Stop for Beauty

yellow rose bee closeupcut

What stops you during your day to take a few breaths, and really look, or hear or smell something?

For me it’s been yellow roses lately, beckoning to me right before I walk down the stairs.

How often do you allow yourself to just stop when you notice something beautiful, or delicious, or touching?

My husband’s laughter or horse play with the dog heard from another room, is such a moment. The new crescent moon is another- monthly- reminder for me.

Why is it so important to stop like this?

It’s not just about feeling happier and having more gratitude. It is also training the brain to recognize more often all that is good and pleasant in our lives. Which means stopping and “smelling the roses” can become one powerful part in managing chronic pain, stress, anxiety and depression.

While we have great modern brains, developed over thousands of years, the old part of our brain is still running the show a lot of the time. Our brains still scan our environment for danger, strangeness, and difference all of our waking moments, just as it did in caveman times. That means we easily overlook that which is beautiful, peaceful, benign, and harmonious. Oops- not good. Exactly those things that would help us relax and enjoy our lives we DO NOT NOTICE.

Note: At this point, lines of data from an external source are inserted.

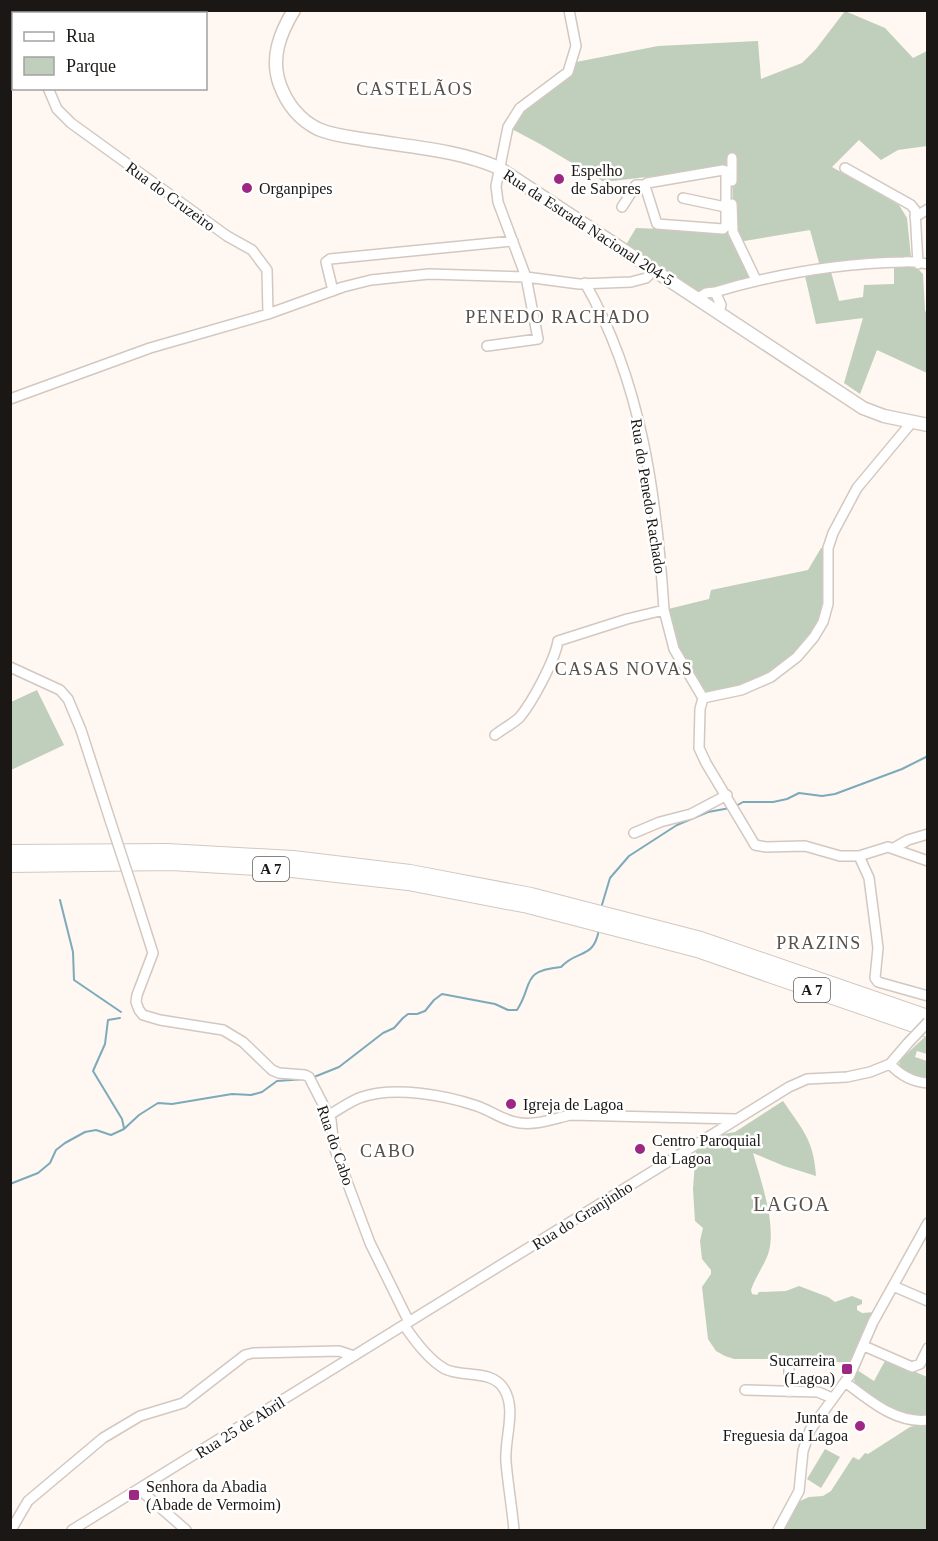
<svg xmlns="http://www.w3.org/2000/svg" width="938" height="1541" viewBox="0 0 938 1541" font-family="Georgia,serif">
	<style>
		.green { fill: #bfcfbb }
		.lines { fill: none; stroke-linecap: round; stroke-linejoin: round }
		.stream { stroke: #7daabb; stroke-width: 2 }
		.minor-casing { stroke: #d2c8c1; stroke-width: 12 }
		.major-casing { stroke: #d2c8c1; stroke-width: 15 }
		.highway-casing { stroke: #d2c8c1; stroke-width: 16 }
		.minor { stroke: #fff; stroke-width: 9 }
		.major { stroke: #fff; stroke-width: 12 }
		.highway { stroke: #fff; stroke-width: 14 }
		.minor-bridge-casing { stroke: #d2c8c1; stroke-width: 12; stroke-linecap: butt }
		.minor-bridge { stroke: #fff; stroke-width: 9 }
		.poi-dot { fill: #9c2883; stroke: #fff; stroke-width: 2 }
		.labels { text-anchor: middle; stroke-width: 5; stroke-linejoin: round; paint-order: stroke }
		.shield { fill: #fff; stroke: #5f5d5a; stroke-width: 1.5 }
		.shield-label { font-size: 15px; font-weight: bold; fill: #1a1714 }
		.poi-label { font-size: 16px; fill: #1a1714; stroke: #fff; text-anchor: start }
		.street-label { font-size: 16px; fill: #1a1714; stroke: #fff }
		.neighbourhood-label { font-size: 18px; letter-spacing: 1.5px; fill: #58504a; stroke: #fff }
		.quarter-label { font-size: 20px; letter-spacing: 1.5px; fill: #58504a; stroke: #fff }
	</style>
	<rect width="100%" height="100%" fill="#fff7f1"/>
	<!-- green -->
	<path class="green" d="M845,11L885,28L913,58L927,51V146L898,150L881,160L859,140L832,167L899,205L907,218L911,257L821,270L810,230L738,242L756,280L702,295L623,250L636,228L733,232L732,167L604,182L540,144L508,127L520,108L571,63L658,46L758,41L761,79L802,63L816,49Z
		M894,266H915L923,274L925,311L927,313V373L877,350L860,394L844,383L863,318L816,324L805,276L831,272L839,301L863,297L864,285L894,284Z
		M821,548H828V604L814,637L771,677L703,698L674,649L664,610L709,599L711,590L808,570Z
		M37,690L64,745L11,770V702Z
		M927,1035V1054L917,1051L915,1057L927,1061V1078C917,1077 904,1074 899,1064L901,1059Z
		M783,1101C802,1129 814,1140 816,1176L784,1166L753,1153C761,1181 776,1223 769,1251C765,1265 755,1277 751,1290L752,1294L757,1295L759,1292L786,1291L799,1286L828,1297L835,1302L852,1296L862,1300V1304L857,1306V1310L862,1313L875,1312L851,1363L794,1359H734L725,1356L716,1351L708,1339L702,1287L711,1274V1270L702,1259L700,1241L703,1228L695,1221L693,1189L696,1148L717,1135L735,1132Z
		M886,1359L927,1377V1416C901,1420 877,1402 857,1387L854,1380L857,1370L874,1381Z
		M927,1423V1529L782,1530L800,1501L809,1497L823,1496L831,1491L853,1457L859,1460L865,1453L868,1454L910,1427Z
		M825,1449L840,1457L821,1488L807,1479Z"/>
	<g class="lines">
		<!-- stream -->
		<path class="stream" d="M736,806L743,802H773L787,799L799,793L822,796L835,794L902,769L928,756
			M60,900L73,952L74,980L121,1012
			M601,908L610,878L629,856L677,825L708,812L730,808
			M120,1018L108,1020L105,1044L93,1071L122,1119L124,1128
			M314,1077L339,1067L383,1033L394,1028L403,1018L408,1014H417L425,1011L434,1000L442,994L495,1004L508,1010H517C534,984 520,971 561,967C577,949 594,960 599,929
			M10,1184L38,1173L50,1163L56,1150L65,1143L85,1132L96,1130L111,1135L124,1129L139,1115L158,1103L172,1104L232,1094L251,1095L262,1092L277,1081L305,1079"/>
		<!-- minor casing -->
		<g class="minor-casing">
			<path id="minor" d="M23,10L24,14
				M89,10L90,14
				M48,88L57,109L71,123L227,236L252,250L267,270L268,314
				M732,158V181
				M845,168L911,205L915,210L918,264
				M723,170L726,171V226L723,229L657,224L645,186L647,183Z
				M683,198L730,208
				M732,204L733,232L756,280
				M622,207L636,185H646
				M915,217L928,209
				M585,283C642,382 657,499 664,610
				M333,291L326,262L330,259L513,241
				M715,292C776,274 841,263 904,262C912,261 920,263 928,264
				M698,298L706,293L715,292L721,305L719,312
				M487,346L538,339L526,277L498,202L496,186L508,127L520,108L568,72L576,46L569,10
				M10,399L150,348L268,314L343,287L371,280L429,274L526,277L579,284L631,282L646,278L654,270
				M10,667L60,690L68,699L81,730L111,823
				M703,698L741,690L771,677L797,657L814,637L823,622L828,604V548L833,533L857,488L912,422
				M703,698L700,709L699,748L706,763L755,845L766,847L805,846L840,856H859L888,847L928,861
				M495,735C503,729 512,724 519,718C532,703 555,660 558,641L627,619L664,610L674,649L703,698
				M634,833L660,822L691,814L727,795
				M894,848L908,840L928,834
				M859,856L869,878L876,932L878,948L875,978L878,982L928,996
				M133,890L153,953L137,995L136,1002L139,1010L143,1015L160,1020L223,1030L243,1042L272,1070L279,1073L305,1075L309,1077L331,1120L334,1147L370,1243L409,1322
				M890,1064C900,1075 913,1082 928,1083
				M329,1115C340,1109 350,1101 362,1097C394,1086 445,1095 477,1106C492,1111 503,1121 520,1123C538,1125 553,1119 570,1115L736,1119
				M893,1286L928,1301
				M404,1325C414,1340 429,1360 445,1369C463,1378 492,1369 504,1389C517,1410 504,1439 506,1462C508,1485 512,1508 514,1530
				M864,1346L912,1367L920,1364L928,1348
				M845,1382C869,1400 896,1424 928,1420
				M745,1390L818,1392L832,1398
				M789,1392V1366
				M139,1489L186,1530
				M11,1530L28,1501L103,1438L140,1416L183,1403L245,1355L253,1353L339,1351L354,1356
				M72,1530L789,1087L807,1079L847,1077L870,1072L890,1064L908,1043
				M778,1530L799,1491L803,1451L810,1430L850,1375L873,1322L928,1223"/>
		</g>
		<!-- major casing -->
		<g class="major-casing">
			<path id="major" d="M294,10C280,33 270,58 280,85C287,104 300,120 318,129C334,136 352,137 368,140C411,147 458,150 499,168L863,408L884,416L928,425"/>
		</g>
		<!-- highway casing -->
		<g class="highway-casing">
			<path id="highway" d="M10,852L167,851L293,858L410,872L531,895L701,939L928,1017
				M10,865L172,863L292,870L408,883L528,906L697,950L928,1030"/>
		</g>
		<!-- minor -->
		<use href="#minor" class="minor"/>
		<!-- major -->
		<use href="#major" class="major"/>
		<!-- highway -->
		<use href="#highway" class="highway"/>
		<!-- minor-bridge casing -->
		<g class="minor-bridge-casing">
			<path id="minor-bridge" d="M111,823L133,890
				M908,1043L928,1022"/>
		</g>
		<!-- minor-bridge -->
		<use href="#minor-bridge" class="minor-bridge"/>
	</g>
	<!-- markers -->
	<g class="poi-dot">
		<circle cx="559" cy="179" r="6"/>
		<circle cx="247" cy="188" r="6"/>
		<circle cx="511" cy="1104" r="6"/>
		<circle cx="640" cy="1149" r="6"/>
		<rect x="841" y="1363" width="12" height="12" rx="3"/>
		<circle cx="860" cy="1426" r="6"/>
		<rect x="128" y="1489" width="12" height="12" rx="3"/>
	</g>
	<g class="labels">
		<!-- shield labels -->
		<g class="shield">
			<rect x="253" y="857" width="36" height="24" rx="4.5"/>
			<rect x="794" y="978" width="36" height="24" rx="4.5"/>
		</g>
		<g class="shield-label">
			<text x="271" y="874">A 7</text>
			<text x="812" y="995">A 7</text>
		</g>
		<!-- poi labels -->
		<g class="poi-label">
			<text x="571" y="176">Espelho<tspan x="571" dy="18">de Sabores</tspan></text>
			<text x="259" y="194">Organpipes</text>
			<text x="523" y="1110">Igreja de Lagoa</text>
			<text x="652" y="1146">Centro Paroquial<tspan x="652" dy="18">da Lagoa</tspan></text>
			<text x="835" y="1366" text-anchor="end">Sucarreira<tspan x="835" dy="18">(Lagoa)</tspan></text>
			<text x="848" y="1423" text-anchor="end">Junta de<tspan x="848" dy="18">Freguesia da Lagoa</tspan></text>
			<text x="146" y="1492">Senhora da Abadia<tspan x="146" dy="18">(Abade de Vermoim)</tspan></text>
		</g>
		<!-- street labels -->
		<g class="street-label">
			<text transform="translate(171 196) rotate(36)" y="6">Rua do Cruzeiro</text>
			<text transform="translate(589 227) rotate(33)" y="6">Rua da Estrada Nacional 204-5</text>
			<text transform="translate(649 496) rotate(81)" y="6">Rua do Penedo Rachado</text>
			<text transform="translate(336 1145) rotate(71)" y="6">Rua do Cabo</text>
			<text transform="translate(582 1215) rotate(-32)" y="6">Rua do Granjinho</text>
			<text transform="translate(240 1427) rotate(-32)" y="6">Rua 25 de Abril</text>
		</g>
		<!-- neighbourhood labels -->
		<g class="neighbourhood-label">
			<text x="415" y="95">CASTELÃOS</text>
			<text x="558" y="323">PENEDO RACHADO</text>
			<text x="624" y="675">CASAS NOVAS</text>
			<text x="819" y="949">PRAZINS</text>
			<text x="388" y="1157">CABO</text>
		</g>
		<!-- quarter labels -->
		<g class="quarter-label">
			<text x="792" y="1211">LAGOA</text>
		</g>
	</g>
	<!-- border -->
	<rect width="938" height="1541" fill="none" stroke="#1a1714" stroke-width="24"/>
	<!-- legend -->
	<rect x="12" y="12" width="195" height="78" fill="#ffffff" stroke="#a3a2a1" stroke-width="1.5"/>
	<rect x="24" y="32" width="30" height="9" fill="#ffffff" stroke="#a3a2a1" stroke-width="1.5"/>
	<text x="66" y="42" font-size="18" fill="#1a1714">Rua</text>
	<rect x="24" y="57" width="30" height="18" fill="#bfcfbb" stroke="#a3a2a1" stroke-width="1.5"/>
	<text x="66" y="72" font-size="18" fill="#1a1714">Parque</text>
</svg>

Is it easier to see the one spot of dirt on the counter, than enjoy that the whole kitchen looks really nice? The one rotten apple on the tree? The one rust spot on the car? Do we linger over the one unpleasant encounter in a week of harmony? Do we feel fear about a twinge of pain after days of feeling better? That’s our brain’s natural tendency, developed to keep us alive (part of the limbic systems fight/flight/freeze system). But in today’s world this tendency drives us to constant activity, planning, feeling unsatisfied, deficient and judgmental. Rick Hanson has coined the phrase “the brain is teflon for good experiences and velcro for negative experiences”. He also has much good input (as do many other writers these days- see my mindfulness book recommendations) on how to train our brains toward more positivity. I have been working with this for a few years and am seeing some happy results. There is more to it than just stopping for beauty of course, but that’s a great, easy, pleasurable start.

So what moment of beauty are you stopping for these days?